» Stored data:
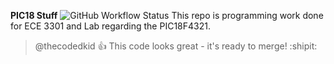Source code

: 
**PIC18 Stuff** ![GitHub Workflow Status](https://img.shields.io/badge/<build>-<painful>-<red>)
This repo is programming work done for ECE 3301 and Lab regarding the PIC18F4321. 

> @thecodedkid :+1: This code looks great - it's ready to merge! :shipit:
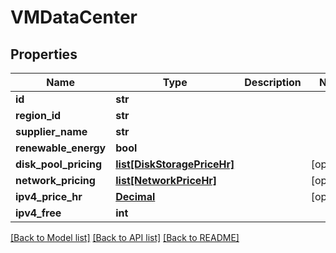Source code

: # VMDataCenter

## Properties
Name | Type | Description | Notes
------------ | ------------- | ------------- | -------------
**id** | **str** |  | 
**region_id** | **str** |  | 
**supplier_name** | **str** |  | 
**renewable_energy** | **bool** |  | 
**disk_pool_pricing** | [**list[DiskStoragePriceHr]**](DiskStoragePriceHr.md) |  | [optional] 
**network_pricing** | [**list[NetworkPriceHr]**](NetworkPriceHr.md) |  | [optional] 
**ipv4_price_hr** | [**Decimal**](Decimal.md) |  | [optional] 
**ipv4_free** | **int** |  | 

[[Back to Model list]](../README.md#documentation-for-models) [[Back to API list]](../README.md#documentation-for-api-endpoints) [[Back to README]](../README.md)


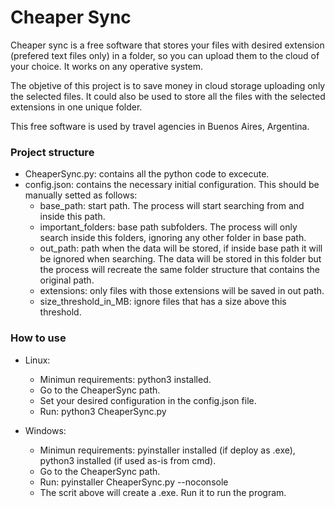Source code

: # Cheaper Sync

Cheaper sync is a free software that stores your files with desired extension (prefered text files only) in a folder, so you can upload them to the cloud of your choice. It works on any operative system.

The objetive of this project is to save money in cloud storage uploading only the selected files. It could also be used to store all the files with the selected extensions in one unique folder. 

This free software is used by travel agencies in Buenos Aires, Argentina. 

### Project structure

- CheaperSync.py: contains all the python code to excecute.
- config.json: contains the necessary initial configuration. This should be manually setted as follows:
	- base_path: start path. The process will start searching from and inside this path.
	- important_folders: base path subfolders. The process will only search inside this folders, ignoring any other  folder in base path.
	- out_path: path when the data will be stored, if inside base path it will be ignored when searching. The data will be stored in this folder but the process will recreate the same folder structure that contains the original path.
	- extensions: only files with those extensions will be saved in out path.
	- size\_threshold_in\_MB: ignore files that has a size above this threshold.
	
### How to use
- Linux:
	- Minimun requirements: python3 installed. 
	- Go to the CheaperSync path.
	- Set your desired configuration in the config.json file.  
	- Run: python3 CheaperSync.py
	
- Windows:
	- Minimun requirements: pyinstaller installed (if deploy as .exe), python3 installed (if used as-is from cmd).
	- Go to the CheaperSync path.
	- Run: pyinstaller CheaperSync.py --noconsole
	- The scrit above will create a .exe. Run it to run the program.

» Instruction: Count the lines in the records above that contain the string "list", with case counting. Give only the number.

» Task output: 3